▶ _Exercise description_: Output exactly, and only, the stretch of lines beginning at the line with "green potted plant, bbox=244/371/275/394: 667" and ending at the last line of the listing below. Drop the pictures.

>>>

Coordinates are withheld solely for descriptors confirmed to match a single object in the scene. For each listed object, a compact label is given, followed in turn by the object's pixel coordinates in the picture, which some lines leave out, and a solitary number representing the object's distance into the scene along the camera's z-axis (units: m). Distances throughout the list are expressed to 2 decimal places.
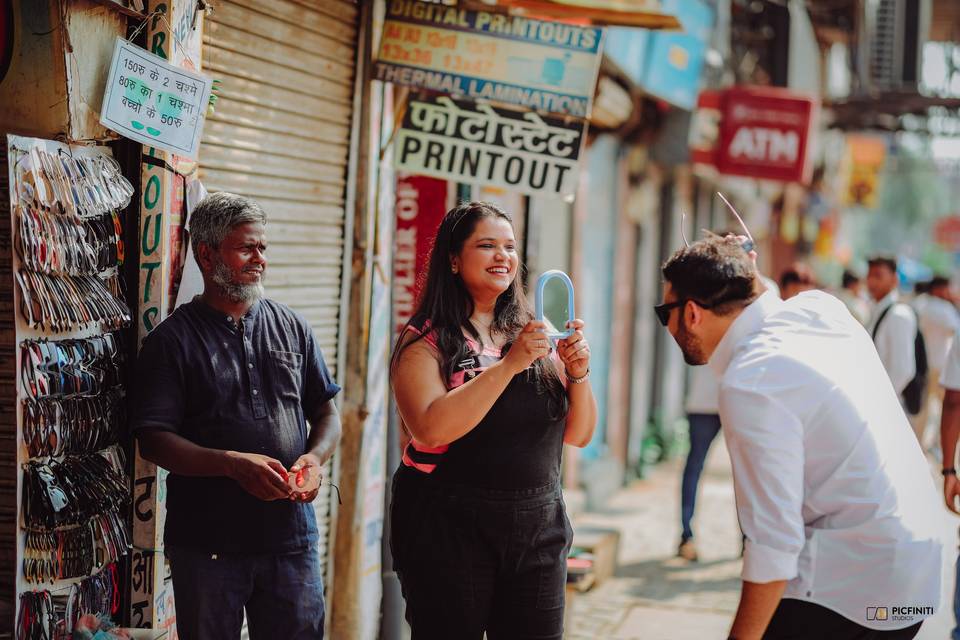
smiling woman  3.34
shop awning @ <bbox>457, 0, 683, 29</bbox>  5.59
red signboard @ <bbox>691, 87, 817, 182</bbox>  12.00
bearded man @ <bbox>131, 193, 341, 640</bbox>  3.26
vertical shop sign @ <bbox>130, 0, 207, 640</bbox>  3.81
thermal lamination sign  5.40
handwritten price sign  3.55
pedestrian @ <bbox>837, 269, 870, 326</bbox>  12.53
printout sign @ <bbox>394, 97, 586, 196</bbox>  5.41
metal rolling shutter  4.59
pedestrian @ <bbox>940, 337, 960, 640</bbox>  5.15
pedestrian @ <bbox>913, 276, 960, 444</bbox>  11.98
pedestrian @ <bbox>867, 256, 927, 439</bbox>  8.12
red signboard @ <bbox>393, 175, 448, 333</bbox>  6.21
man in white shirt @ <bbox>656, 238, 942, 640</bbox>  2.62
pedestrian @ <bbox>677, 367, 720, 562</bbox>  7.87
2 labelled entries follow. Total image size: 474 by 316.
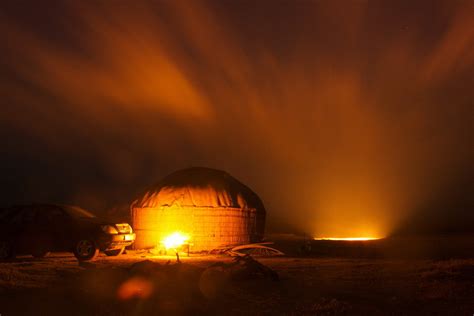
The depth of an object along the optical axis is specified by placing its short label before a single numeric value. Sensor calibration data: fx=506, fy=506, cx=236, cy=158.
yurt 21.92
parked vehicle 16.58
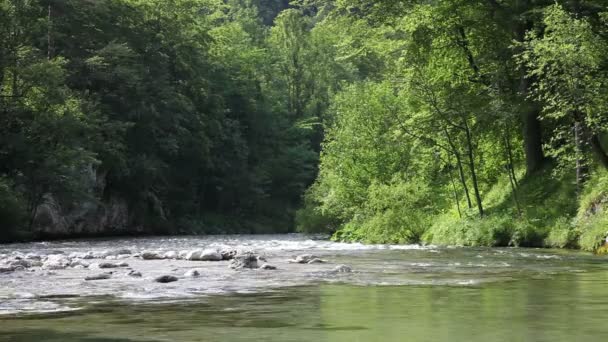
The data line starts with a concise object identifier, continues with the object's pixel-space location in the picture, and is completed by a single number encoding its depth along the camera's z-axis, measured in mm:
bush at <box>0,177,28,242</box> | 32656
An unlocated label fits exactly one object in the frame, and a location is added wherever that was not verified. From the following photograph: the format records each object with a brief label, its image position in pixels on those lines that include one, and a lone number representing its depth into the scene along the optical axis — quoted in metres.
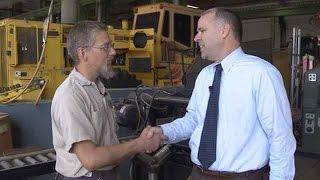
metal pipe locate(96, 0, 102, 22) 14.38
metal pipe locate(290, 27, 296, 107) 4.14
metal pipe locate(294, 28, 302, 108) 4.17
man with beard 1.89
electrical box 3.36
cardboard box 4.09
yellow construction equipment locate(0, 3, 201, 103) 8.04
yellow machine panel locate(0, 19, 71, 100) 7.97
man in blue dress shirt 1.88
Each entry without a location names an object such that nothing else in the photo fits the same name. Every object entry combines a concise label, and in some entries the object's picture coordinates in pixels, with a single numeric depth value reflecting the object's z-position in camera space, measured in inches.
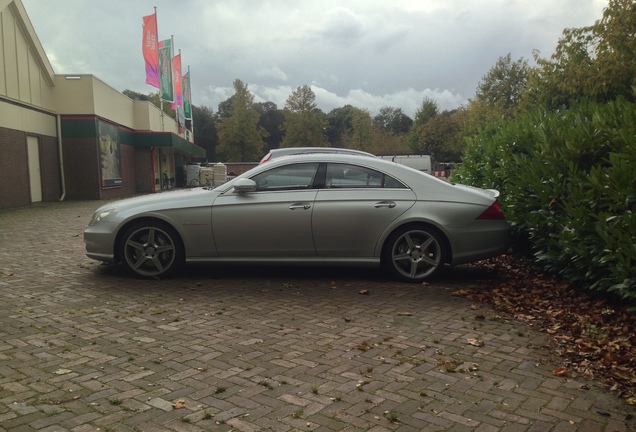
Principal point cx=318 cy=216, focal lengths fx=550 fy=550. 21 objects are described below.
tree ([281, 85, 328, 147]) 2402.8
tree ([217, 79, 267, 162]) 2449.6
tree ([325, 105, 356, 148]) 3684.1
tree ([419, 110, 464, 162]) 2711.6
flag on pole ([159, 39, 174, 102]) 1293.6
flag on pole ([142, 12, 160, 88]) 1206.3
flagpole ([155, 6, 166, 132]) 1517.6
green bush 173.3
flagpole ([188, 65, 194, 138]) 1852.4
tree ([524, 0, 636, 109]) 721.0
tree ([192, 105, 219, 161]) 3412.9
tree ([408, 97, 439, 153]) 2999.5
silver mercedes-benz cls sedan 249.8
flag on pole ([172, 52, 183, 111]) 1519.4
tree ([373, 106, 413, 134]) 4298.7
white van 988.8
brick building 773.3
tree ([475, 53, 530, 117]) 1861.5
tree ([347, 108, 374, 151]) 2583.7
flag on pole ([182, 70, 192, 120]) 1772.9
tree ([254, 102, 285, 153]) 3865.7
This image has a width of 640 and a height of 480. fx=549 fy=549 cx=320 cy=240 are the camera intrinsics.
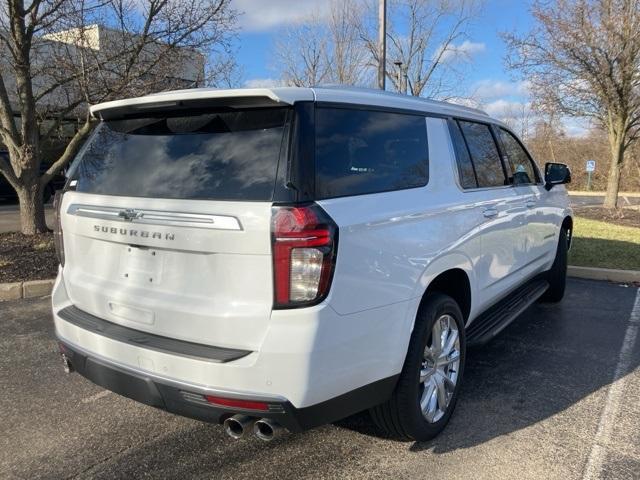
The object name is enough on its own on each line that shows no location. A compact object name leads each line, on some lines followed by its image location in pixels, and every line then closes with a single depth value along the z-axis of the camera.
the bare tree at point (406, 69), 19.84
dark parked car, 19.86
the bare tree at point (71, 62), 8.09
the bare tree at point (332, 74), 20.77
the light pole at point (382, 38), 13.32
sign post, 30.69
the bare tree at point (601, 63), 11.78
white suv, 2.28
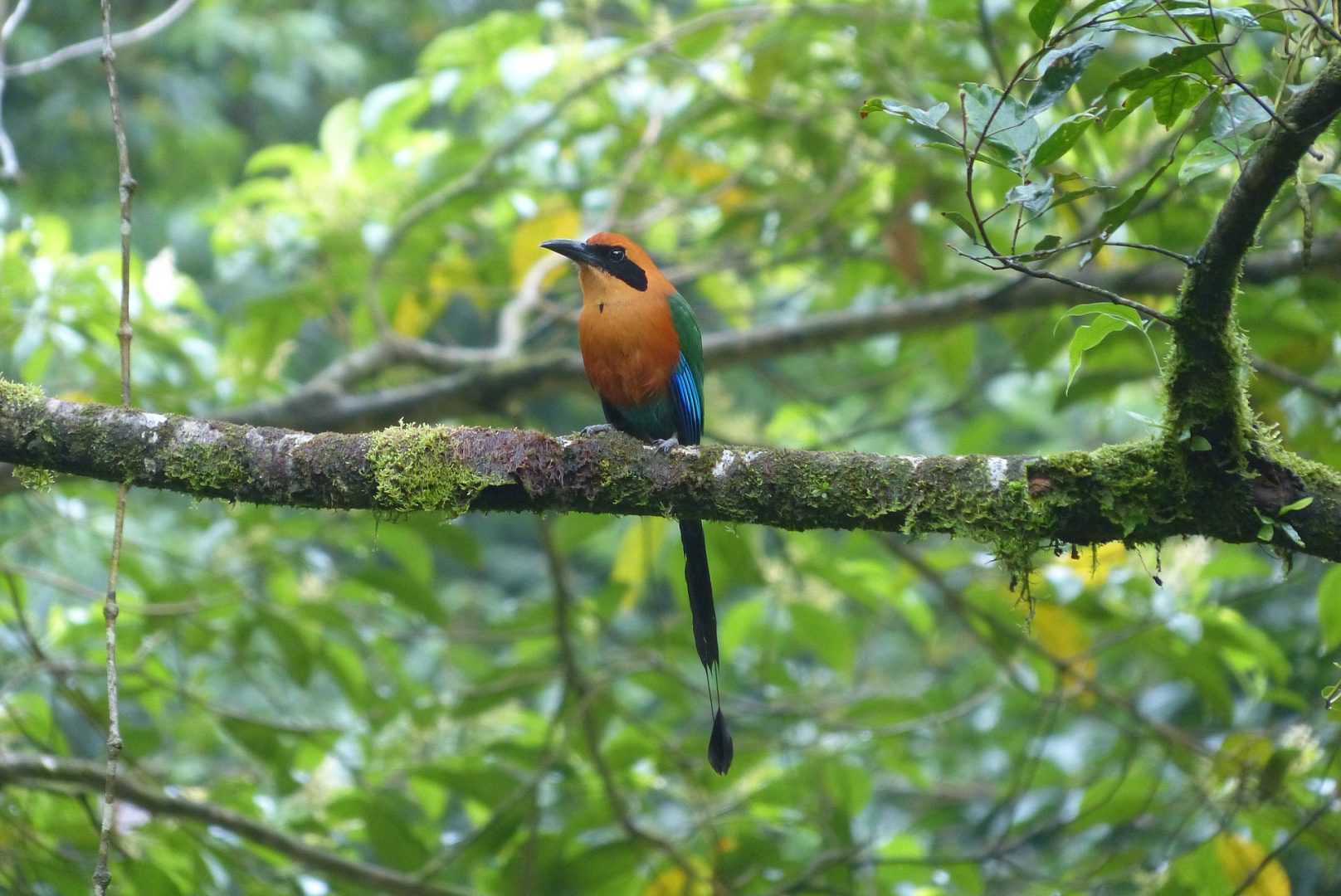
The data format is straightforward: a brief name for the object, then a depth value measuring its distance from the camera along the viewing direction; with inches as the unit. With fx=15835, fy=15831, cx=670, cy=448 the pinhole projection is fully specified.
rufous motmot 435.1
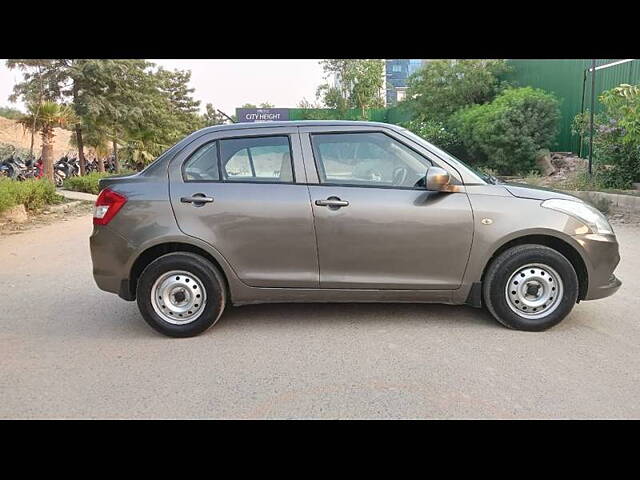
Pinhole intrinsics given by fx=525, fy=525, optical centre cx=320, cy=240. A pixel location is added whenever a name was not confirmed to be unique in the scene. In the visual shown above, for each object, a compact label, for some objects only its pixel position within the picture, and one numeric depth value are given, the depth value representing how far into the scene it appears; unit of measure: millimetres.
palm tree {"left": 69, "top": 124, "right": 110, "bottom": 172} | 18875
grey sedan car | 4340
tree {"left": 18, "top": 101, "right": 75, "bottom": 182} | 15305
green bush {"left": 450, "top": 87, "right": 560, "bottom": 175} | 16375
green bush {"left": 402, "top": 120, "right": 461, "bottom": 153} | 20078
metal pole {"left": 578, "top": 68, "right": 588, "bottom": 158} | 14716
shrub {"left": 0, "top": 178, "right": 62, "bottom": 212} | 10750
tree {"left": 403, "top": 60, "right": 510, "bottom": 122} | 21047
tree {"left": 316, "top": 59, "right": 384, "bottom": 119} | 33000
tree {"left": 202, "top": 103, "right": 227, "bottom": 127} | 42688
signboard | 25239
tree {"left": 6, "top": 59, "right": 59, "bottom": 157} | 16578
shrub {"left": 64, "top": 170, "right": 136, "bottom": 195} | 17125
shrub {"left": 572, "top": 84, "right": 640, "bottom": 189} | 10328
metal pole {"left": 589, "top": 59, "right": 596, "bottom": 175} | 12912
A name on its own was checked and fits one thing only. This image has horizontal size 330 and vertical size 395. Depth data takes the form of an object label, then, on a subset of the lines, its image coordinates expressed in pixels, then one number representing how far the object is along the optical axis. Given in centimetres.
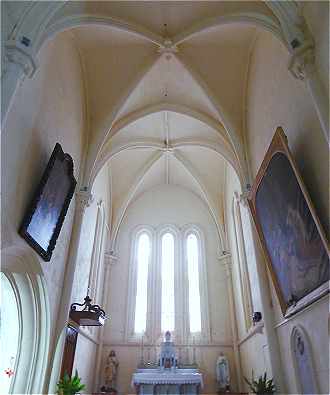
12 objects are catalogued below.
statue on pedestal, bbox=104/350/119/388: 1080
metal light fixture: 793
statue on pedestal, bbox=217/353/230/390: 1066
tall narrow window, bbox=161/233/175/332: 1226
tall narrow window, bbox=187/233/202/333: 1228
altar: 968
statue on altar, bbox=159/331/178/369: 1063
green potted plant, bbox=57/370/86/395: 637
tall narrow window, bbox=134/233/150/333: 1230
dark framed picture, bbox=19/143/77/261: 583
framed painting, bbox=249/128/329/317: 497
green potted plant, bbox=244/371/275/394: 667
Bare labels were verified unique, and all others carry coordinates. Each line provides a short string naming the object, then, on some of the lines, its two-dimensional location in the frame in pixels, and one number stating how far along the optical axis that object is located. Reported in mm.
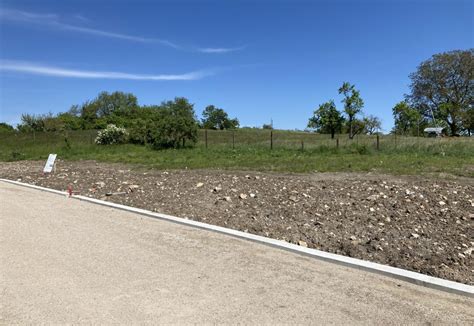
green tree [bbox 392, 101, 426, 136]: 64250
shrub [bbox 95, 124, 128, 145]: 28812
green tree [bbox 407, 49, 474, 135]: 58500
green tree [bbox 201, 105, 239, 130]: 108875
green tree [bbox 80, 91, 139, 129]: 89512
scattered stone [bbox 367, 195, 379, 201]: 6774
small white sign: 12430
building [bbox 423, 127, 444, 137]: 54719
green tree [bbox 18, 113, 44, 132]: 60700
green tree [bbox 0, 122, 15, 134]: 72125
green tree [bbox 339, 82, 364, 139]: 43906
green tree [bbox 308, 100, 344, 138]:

<<<

▶ _Response box_:
green potted plant, bbox=244/371/275/394: 667
Bare labels were verified unique, and all others carry coordinates. Each line provides a short string naming the object, then, on some of the lines, its two-dimensional location in the frame in pixels, and one number stating how far along the optical axis that object is located. Reported in mm.
green tree [bbox 392, 101, 426, 136]: 64250
shrub [bbox 95, 124, 128, 145]: 28812
green tree [bbox 407, 49, 474, 135]: 58500
green tree [bbox 201, 105, 239, 130]: 108875
green tree [bbox 80, 91, 139, 129]: 89512
scattered stone [bbox 367, 195, 379, 201]: 6774
small white sign: 12430
building [bbox 423, 127, 444, 137]: 54719
green tree [bbox 18, 113, 44, 132]: 60700
green tree [bbox 0, 122, 15, 134]: 72125
green tree [bbox 339, 82, 364, 139]: 43906
green tree [bbox 308, 100, 344, 138]:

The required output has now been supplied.